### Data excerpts
#####

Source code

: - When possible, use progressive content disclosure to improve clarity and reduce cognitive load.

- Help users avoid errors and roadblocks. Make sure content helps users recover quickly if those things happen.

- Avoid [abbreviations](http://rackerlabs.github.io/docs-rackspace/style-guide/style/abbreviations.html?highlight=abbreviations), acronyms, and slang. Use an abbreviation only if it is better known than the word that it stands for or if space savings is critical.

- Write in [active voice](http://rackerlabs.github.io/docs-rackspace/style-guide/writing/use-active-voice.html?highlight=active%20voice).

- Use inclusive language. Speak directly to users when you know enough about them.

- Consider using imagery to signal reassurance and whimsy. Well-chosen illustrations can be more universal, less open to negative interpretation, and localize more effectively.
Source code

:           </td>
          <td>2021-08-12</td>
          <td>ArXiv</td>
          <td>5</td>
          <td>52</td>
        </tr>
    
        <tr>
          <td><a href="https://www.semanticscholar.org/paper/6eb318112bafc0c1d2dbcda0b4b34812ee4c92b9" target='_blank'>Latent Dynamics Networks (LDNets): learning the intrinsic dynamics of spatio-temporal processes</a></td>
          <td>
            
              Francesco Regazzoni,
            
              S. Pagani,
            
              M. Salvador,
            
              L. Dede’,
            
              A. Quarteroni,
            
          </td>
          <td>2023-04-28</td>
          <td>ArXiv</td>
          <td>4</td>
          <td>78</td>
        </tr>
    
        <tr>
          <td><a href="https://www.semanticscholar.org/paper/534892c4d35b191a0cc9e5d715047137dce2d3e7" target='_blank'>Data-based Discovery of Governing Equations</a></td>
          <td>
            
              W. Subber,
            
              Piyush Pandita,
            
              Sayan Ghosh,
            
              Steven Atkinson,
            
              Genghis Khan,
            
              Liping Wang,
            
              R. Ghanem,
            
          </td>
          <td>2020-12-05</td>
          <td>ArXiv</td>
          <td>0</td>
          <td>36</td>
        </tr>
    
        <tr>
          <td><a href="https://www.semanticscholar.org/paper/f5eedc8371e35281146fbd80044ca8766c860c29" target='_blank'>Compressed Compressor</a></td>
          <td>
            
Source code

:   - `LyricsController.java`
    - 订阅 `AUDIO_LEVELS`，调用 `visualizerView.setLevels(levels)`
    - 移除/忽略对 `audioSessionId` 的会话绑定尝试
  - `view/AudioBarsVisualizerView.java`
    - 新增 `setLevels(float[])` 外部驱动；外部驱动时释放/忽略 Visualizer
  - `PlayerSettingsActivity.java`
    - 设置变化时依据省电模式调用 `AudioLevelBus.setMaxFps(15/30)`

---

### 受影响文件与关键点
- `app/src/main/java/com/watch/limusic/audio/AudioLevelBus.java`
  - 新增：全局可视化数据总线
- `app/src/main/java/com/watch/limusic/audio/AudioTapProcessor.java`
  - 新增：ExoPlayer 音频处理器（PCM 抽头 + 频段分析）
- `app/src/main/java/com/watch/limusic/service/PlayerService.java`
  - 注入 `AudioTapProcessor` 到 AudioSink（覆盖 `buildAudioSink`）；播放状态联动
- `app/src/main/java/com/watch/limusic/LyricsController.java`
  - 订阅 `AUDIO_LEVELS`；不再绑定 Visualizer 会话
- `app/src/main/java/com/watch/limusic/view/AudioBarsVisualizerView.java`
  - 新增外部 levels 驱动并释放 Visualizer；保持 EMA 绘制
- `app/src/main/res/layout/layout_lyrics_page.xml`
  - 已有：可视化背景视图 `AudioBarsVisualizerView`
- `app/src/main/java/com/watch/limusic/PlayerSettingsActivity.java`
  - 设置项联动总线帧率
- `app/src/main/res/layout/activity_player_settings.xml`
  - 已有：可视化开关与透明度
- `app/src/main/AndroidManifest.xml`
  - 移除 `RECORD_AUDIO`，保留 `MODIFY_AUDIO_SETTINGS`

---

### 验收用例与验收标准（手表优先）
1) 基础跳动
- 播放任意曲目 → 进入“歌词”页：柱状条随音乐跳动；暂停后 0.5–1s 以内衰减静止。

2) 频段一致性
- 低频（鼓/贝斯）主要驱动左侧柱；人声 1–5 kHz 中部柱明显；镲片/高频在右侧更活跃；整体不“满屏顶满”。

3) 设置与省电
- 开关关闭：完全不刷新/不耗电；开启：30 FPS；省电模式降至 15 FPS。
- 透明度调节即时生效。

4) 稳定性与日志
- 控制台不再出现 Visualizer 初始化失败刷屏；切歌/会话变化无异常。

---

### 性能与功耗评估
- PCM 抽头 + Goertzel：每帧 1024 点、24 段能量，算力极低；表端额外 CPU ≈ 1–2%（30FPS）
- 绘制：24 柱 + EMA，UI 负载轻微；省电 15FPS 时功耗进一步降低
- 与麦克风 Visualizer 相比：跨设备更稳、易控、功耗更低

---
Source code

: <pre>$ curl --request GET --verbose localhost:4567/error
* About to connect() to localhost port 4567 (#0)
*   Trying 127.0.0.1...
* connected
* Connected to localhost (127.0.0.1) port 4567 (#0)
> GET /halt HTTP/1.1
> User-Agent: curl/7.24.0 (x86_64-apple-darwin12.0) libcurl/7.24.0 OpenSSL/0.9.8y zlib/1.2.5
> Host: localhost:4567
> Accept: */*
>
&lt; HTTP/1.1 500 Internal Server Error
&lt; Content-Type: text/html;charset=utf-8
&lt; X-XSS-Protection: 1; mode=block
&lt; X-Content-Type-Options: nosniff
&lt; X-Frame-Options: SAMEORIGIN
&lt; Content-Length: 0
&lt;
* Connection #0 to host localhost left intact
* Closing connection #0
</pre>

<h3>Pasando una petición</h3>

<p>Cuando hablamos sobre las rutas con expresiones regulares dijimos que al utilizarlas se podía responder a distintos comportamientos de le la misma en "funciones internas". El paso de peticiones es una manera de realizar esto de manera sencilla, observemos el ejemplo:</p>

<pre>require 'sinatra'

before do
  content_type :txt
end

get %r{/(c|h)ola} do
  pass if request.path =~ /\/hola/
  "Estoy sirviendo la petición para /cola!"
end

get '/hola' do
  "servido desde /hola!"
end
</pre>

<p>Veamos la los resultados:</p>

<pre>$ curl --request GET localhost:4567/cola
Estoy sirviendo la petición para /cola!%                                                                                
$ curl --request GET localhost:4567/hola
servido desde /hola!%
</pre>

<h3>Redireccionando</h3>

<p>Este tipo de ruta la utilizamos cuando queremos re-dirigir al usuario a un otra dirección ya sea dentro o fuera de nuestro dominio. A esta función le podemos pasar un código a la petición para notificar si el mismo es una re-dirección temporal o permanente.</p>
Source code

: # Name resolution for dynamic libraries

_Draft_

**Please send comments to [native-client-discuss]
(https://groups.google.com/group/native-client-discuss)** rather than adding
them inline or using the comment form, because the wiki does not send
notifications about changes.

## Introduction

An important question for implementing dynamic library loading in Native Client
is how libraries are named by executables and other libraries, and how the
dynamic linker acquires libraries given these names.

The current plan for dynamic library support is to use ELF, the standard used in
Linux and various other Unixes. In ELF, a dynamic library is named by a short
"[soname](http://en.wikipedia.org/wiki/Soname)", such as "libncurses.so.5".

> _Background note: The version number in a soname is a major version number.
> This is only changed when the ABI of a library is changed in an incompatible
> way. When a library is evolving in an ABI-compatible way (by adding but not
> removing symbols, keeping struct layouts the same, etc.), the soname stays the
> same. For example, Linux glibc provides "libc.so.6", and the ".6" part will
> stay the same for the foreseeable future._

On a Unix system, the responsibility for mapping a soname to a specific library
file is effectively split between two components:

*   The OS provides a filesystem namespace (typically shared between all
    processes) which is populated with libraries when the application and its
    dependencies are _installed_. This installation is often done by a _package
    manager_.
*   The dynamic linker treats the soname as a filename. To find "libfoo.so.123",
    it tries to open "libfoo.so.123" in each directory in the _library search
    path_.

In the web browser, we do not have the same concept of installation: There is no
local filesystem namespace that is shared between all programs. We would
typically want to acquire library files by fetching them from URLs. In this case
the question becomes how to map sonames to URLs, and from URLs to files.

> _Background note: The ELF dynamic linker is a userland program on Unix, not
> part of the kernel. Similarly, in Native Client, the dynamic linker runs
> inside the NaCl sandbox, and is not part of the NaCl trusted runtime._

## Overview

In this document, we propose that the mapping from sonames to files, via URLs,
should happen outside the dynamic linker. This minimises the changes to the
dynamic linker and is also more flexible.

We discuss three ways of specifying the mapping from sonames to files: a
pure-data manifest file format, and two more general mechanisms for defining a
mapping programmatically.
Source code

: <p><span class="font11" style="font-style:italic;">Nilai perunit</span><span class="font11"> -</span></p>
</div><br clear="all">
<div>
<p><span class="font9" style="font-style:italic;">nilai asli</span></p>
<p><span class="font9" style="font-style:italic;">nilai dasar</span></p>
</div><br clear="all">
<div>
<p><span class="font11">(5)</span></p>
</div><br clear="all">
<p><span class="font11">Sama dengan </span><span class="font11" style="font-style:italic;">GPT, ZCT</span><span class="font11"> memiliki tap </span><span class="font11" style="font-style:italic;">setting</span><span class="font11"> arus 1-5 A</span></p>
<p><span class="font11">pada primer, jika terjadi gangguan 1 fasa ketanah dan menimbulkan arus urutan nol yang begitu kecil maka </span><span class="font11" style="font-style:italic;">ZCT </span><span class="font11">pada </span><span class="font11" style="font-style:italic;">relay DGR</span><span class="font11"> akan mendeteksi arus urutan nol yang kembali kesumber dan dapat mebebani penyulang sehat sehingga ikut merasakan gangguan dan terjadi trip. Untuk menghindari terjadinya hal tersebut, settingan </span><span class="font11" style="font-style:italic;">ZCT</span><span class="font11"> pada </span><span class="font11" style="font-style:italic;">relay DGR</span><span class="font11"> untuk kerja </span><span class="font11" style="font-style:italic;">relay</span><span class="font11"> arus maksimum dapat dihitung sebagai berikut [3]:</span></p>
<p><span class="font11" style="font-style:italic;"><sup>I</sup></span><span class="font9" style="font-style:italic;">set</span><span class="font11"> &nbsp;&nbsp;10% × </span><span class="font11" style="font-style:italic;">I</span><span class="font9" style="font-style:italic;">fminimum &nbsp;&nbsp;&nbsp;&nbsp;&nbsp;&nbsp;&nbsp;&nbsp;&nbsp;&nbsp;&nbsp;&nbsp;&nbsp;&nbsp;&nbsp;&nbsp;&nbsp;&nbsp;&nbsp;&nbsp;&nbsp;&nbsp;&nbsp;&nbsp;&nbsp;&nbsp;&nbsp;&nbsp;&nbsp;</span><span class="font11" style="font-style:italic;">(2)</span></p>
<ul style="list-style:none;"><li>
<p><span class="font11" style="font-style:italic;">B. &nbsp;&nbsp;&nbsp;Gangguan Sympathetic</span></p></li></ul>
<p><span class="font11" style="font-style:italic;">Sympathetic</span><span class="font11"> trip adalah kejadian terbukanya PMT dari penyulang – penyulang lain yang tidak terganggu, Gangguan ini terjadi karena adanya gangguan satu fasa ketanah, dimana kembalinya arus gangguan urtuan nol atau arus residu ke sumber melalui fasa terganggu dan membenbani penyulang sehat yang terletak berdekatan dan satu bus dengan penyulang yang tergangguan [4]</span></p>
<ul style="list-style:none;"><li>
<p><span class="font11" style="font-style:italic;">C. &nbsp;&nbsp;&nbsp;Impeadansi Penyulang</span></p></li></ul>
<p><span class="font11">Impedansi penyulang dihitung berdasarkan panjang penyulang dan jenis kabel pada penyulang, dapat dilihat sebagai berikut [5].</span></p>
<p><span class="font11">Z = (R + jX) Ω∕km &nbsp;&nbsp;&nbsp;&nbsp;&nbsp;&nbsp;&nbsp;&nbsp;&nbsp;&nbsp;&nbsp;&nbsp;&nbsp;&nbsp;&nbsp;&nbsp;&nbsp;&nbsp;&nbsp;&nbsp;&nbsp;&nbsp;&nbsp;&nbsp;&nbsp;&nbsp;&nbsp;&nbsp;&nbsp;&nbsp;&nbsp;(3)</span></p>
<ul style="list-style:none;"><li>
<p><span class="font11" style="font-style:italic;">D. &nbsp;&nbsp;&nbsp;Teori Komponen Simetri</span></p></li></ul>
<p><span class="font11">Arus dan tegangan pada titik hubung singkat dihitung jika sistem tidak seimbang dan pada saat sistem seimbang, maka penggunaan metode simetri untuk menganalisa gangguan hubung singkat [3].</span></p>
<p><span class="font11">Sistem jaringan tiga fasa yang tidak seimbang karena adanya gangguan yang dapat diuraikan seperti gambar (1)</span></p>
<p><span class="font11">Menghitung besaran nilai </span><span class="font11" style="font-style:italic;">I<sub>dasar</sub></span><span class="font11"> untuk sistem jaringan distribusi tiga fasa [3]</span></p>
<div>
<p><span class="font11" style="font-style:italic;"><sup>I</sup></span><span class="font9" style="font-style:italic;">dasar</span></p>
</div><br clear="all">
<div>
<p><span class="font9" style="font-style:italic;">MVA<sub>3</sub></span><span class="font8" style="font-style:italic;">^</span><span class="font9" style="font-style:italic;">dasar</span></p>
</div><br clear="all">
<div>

#####

### EXERCISE REQUIREMENTS
Find every line in the records above that holds the word "adanya", and copy each one.

### TASK RESULT
<p><span class="font11" style="font-style:italic;">Sympathetic</span><span class="font11"> trip adalah kejadian terbukanya PMT dari penyulang – penyulang lain yang tidak terganggu, Gangguan ini terjadi karena adanya gangguan satu fasa ketanah, dimana kembalinya arus gangguan urtuan nol atau arus residu ke sumber melalui fasa terganggu dan membenbani penyulang sehat yang terletak berdekatan dan satu bus dengan penyulang yang tergangguan [4]</span></p>
<p><span class="font11">Sistem jaringan tiga fasa yang tidak seimbang karena adanya gangguan yang dapat diuraikan seperti gambar (1)</span></p>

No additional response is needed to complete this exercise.